Cuando lo sufrí una de las primeras cosas que hice fue analizar para qué a mí y para qué ahora he sufrido este episodio. He trabajado el origen emocional y he salido empoderado, como se dice ahora. He renacido consciente y si antes mi vida era la gratitud constante, ahora es la gratitud y la coherencia. La coherencia cardíaca como forma de optimizar mi corazón y mi mente y la coherencia de pensamientos, palabra y acción como coherencia de vida. Yo soy lo que pienso y en los momentos difíciles solo representamos aquello que realmente somos.

Ahora soy consciente plenamente de mi inmortalidad mortal, del poder de mi mente, de mis  manos, de mi corazón y del AMOR que somos todos en esencia.

Agradezco a cada una de las muchas personas que han hecho posible todo el proceso evolutivo en el que me he visto inmerso. Muchísimas personas se han ocupado en darme lo que necesitaba en cada momento, energías, cariño, regresiones, hipnosis, canalizaciones, reiki y otras técnicas complementarias tanto en presencia como a distancia, quizás para que en este momento que estamos pasando, pueda dar testimonio en primera persona del poder del pensamiento, de las terapias complementarias y, principalmente, de que uno no se cura si no está plenamente convencido de ello, si realmente quiere hacerlo.

 He de agradecer  en especial a mi compañera de vida, juegos, proyectos y de la Revista IMO. Desam, cuando sufrí el ictus reaccionó así de bien: “Tu y yo que sabemos hacer muy bien? Reiki…pues vamos a trabajar”, eran las dos y cuarto de la madrugada del 7 de julio… y con esas palabras, Desam comenzó una meditación visualización de Reiki en la que pude sentir como las células sonrientes trabajaban en disolver esos coágulos que han podido generar esos microinfartos cerebrales. Llegué a urgencias del hospital pudiendo hablar mejor, con algo de movilidad en la mano…a las pocas horas estaba mejor que dos días atrás.

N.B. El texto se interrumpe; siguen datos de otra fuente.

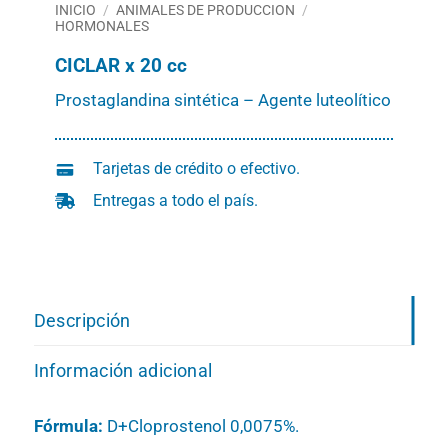
INICIO
/
ANIMALES DE PRODUCCION
/
HORMONALES
CICLAR x 20 cc
Prostaglandina sintética – Agente luteolítico
Tarjetas de crédito o efectivo.
Entregas a todo el país.
Descripción
Información adicional
Fórmula:
D+Cloprostenol 0,0075%.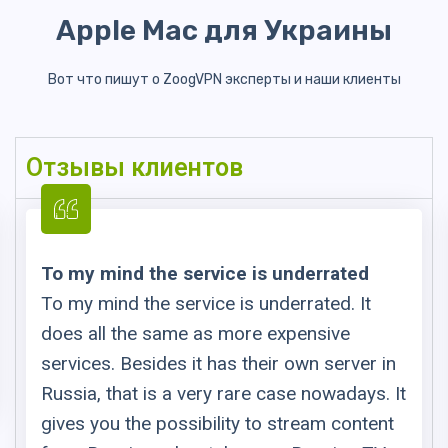
Apple Mac для Украины
Вот что пишут о ZoogVPN эксперты и наши клиенты
Отзывы клиентов
To my mind the service is underrated
To my mind the service is underrated. It
does all the same as more expensive
services. Besides it has their own server in
Russia, that is a very rare case nowadays. It
gives you the possibility to stream content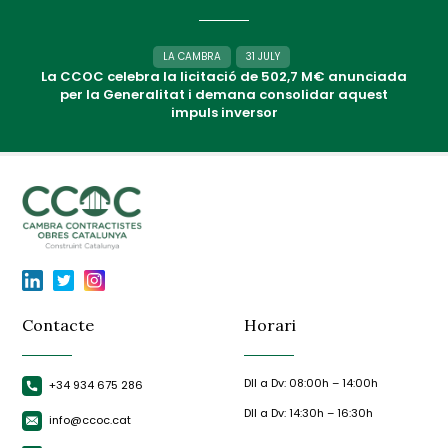
LA CAMBRA
31 JULY
La CCOC celebra la licitació de 502,7 M€ anunciada
per la Generalitat i demana consolidar aquest
impuls inversor
Contacte
Horari
Dll a Dv: 08:00h – 14:00h
+34 934 675 286
Dll a Dv: 14:30h – 16:30h
info@ccoc.cat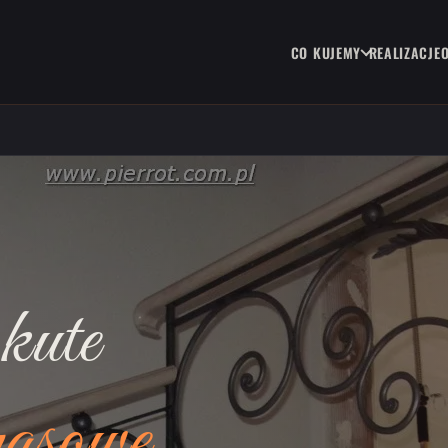
CO KUJEMY
REALIZACJE
kute
rasowe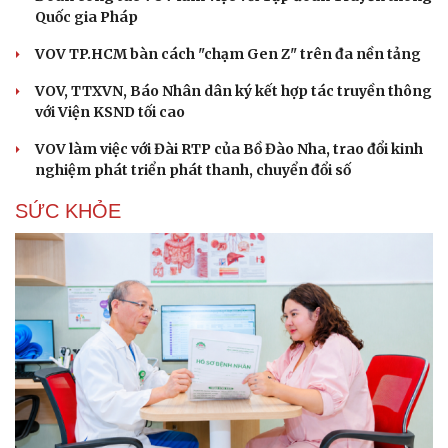
Quốc gia Pháp
VOV TP.HCM bàn cách "chạm Gen Z" trên đa nền tảng
VOV, TTXVN, Báo Nhân dân ký kết hợp tác truyền thông
với Viện KSND tối cao
VOV làm việc với Đài RTP của Bồ Đào Nha, trao đổi kinh
nghiệm phát triển phát thanh, chuyển đổi số
SỨC KHỎE
Cải chính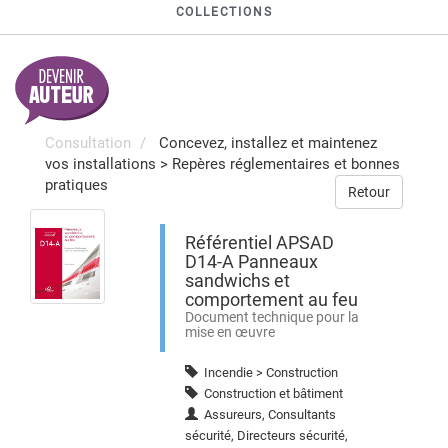
COLLECTIONS
Consultation
Concevez, installez et maintenez
vos installations
>
Repères réglementaires et bonnes
pratiques
Retour
Référentiel APSAD
D14-A Panneaux
sandwichs et
comportement au feu
Document technique pour la
mise en œuvre
Incendie > Construction
Construction et bâtiment
Assureurs, Consultants
sécurité, Directeurs sécurité,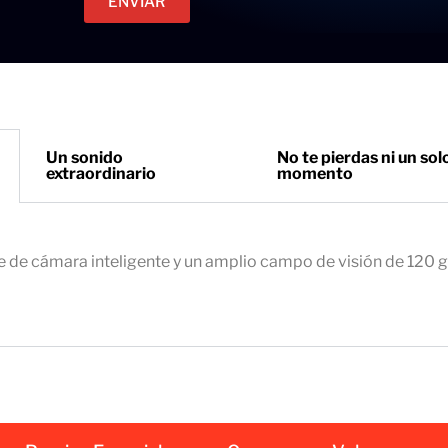
ENVIAR
c
e
t
t
r
o
ó
n
i
Un sonido
No te pierdas ni un sol
extraordinario
momento
c
o
e
m
e de cámara inteligente y un amplio campo de visión de 120 
p
r
e
s
a
r
i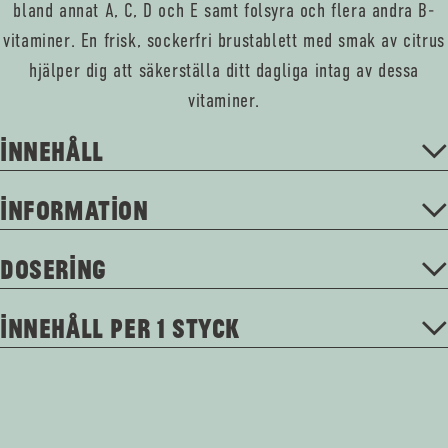
bland annat A, C, D och E samt folsyra och flera andra B-
vitaminer. En frisk, sockerfri brustablett med smak av citrus
hjälper dig att säkerställa ditt dagliga intag av dessa
vitaminer.
INNEHÅLL
INFORMATION
DOSERING
INNEHÅLL PER 1 STYCK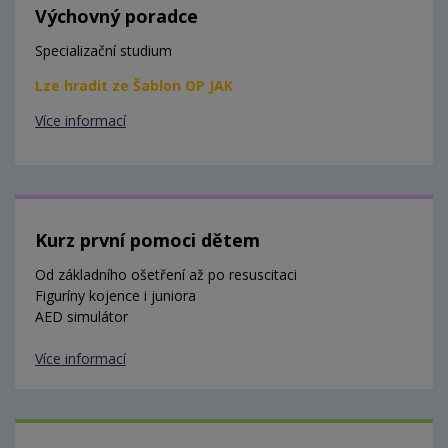
Výchovný poradce
Specializační studium
Lze hradit ze Šablon OP JAK
Více informací
Kurz první pomoci dětem
Od základního ošetření až po resuscitaci
Figuríny kojence i juniora
AED simulátor
Více informací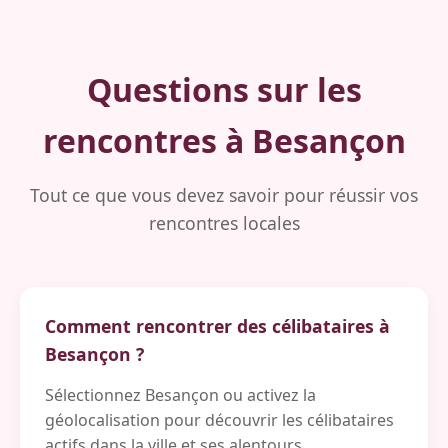
Questions sur les
rencontres à Besançon
Tout ce que vous devez savoir pour réussir vos
rencontres locales
Comment rencontrer des célibataires à
Besançon ?
Sélectionnez Besançon ou activez la
géolocalisation pour découvrir les célibataires
actifs dans la ville et ses alentours.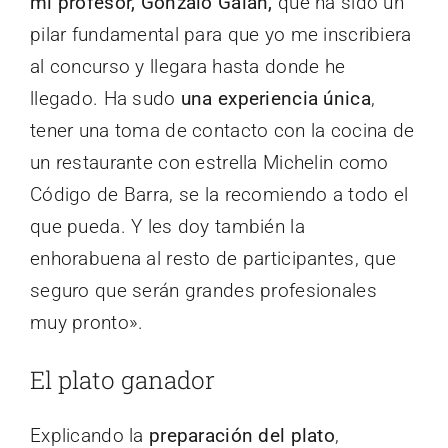
mi profesor, Gonzalo Galán,
que ha sido un
pilar fundamental para que yo me inscribiera
al concurso y llegara hasta donde he
llegado. Ha sudo
una experiencia única
,
tener una toma de contacto con la cocina de
un restaurante con estrella Michelin como
Código de Barra, se la recomiendo a todo el
que pueda. Y les doy también la
enhorabuena al resto de participantes, que
seguro que serán grandes profesionales
muy pronto».
El plato ganador
Explicando la
preparación del plato
,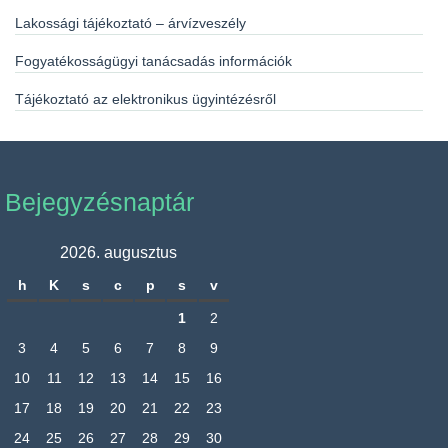
Lakossági tájékoztató – árvízveszély
Fogyatékosságügyi tanácsadás információk
Tájékoztató az elektronikus ügyintézésről
Bejegyzésnaptár
2026. augusztus
h
K
s
c
p
s
v
1
2
3
4
5
6
7
8
9
10
11
12
13
14
15
16
17
18
19
20
21
22
23
24
25
26
27
28
29
30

Mis vacaciones forzadas ahora son para parar, pues el universo me lo ha indicado así de un grito. ¡Quieto!

Me dedicaré a terminar asuntos pendientes, a escribir libros de cuentos, a hacer música, a amar, agradecer y a valorar cada minuto de vida sana desde el plano contemplativo…contemplando mi templo, contemplando mi mente, contemplando lo hermoso que es poder vivir valorando cada pequeña cosa, desde el despertar pudiendo hablar, moverte, sentir, ver, amar, hasta el irte a dormir con la paz en tu mente y en tu corazón.

Feliz verano o feliz invierno, depende de en qué hemisferio del planeta te encuentres.